Size Matters: Small Screen, Big Women
While there are endless examples of fat female characters portrayed in an unappealing light on television, fewer and farther between are positive portrayals of female fatness. When you come across one, even if it's on an otherwise dull show, it's refreshing to see. I'd like to take in a few of those breaths of fresh air here, for your reading pleasure.
Grey's Anatomy: Dr. Callie Torres (see above picture)
Played deftly by Sara Ramirez, Callie is a strong, complicated, nuanced and gorgeous woman of color who happens to be fat—a characteristic that doesn't hamper her ability to get it on with some of the hottest people on the show, from Dr. Mark "McSteamy" Sloan to her current love interest, an attractive, thin blonde woman by the name of Arizona. This relatively recent development in Callie's love life earned her the adoration of legions of queer women (myself included). Her character proves that fat female sexuality can be portrayed in a tasteful, positive light without the partner of the fat woman being positioned as a "chubby chaser" or in some other way a fat fetishist.
Grey's Anatomy: Dr. Miranda Bailey
Chandra Wilson's Emmy-nominated portrayal of Dr. Bailey presents us with a petite powerhouse of a Chief Resident. Commanding despite her diminutive stature, the fact that she's fat doesn't detract from her authority or ability to be taken seriously; so many fat black female characters on TV are forced to play off their fat in comedic or Sapphire-type roles. Although she doesn't get involved in the sexual antics of her co-workers, it's not because she's considered unattractive, it's because she's no-nonsense, married, and not the type to buy into the soap opera nature of her colleagues' personal lives. Dr.

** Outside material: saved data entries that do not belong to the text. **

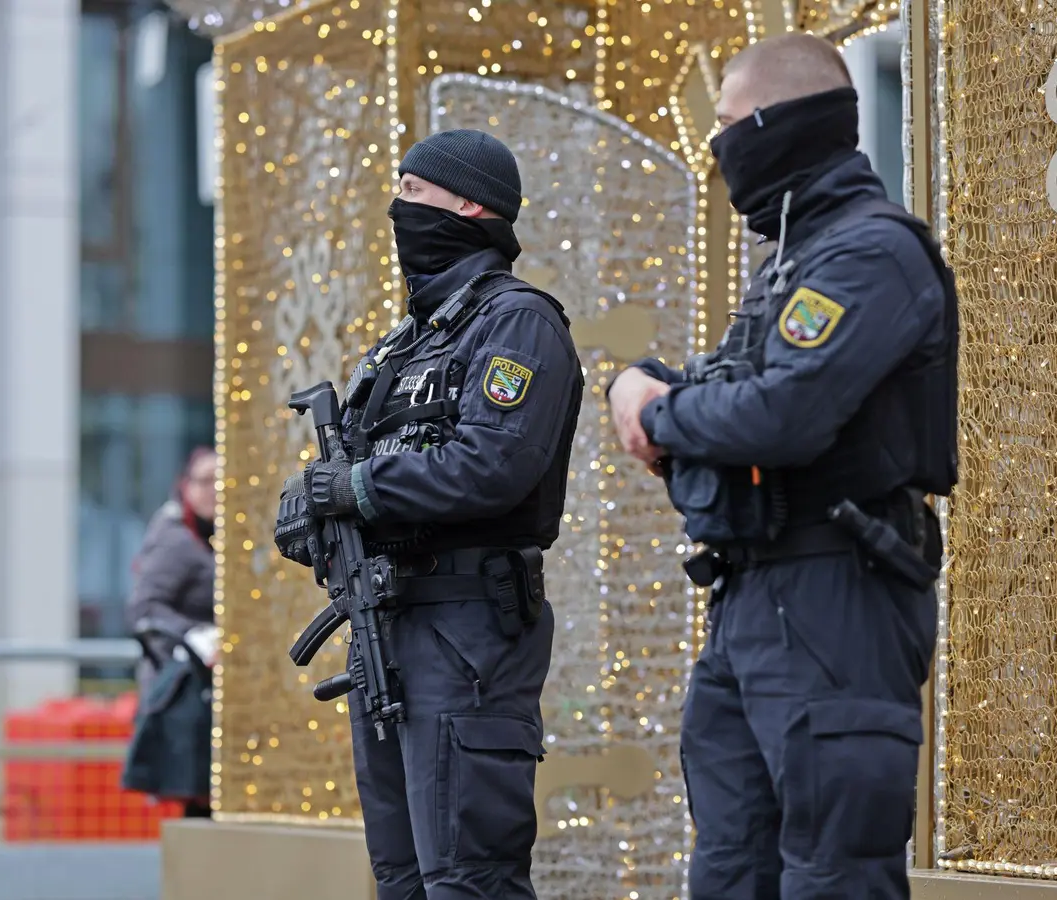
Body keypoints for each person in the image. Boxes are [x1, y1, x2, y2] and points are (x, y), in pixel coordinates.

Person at [607, 33, 960, 899]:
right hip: (754, 593)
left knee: (833, 874)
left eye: (727, 126)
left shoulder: (870, 253)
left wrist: (655, 411)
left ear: (776, 124)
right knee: (730, 870)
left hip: (837, 593)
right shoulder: (793, 263)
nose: (720, 151)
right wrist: (645, 383)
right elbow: (726, 386)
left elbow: (781, 415)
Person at [273, 128, 583, 899]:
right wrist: (311, 512)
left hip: (468, 632)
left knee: (468, 879)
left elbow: (493, 464)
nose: (397, 206)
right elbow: (343, 463)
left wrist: (359, 493)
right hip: (389, 622)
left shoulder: (519, 323)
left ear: (470, 203)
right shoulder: (402, 347)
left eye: (414, 190)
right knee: (403, 878)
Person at [125, 446, 219, 818]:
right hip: (188, 690)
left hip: (205, 691)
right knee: (198, 795)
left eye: (222, 481)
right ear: (185, 485)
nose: (214, 489)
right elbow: (144, 608)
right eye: (205, 480)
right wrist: (201, 635)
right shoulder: (177, 540)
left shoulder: (211, 535)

Bailey is a wonderful example of how a black female character can be written as assertive and at times aggressive but maintain a level of vulnerability and sensitivity that jibes with the overall nature of her personality.
Roseanne: Roseanne Conner
While some may say Roseanne, with her caustic wit and sarcasm, is not a positive portrayal of a fat woman. I beg to differ. On the show, she is not weight-obsessed and her fatness is not positioned as a Big Issue in regards to her interpersonal relationships with co-workers and other family members or her romantic relationship with her (also fat) husband. She is portrayed as an average, realistic working class woman. Many average working class women are fat. She's simply playing a character that represents a large number of USian women, and being as how she is the lead character and her fat is not something that is constantly brought up with a lot of hand-wringing surrounding it or subject to cheap jokes playing off it, I'd say she's a pretty positive representation. In and of itself, seeing an average working class fat woman on a top-rated sitcom every week was a positive development.
Gimme A Break: Nellie Ruth "Nell" Harper (see above picture)
Honestly, Nell Carter's character on this show was the first character I thought of when I started thinking about positive portrayals of fat women on television. Yes, she's playing a stereotype—the black housekeeper of a white family—but folks, this was 1981 and any black woman, especially a fat black woman, on TV not screeching at her husband or wearing a kerchief was a milestone. Nell Harper was attractive, pulled together, funny AND had a love life. She dated, had a boyfriend, and was sexual without it being a joke. The show was not immune to playing off her weight, but it at least did so along with playing off the weight of the male lead on the show, Police Chief Carl Kanisky. Nellie was a positive character, as nuanced as you're gonna get for a fat black woman on a sitcom in the early 80s, and was played expertly by the Tony-award winning Ms. Nell Carter.
Disparate as these roles are, they all have something in common—they're not caricatures, they're real characters, something very rare and very special for fat women on television.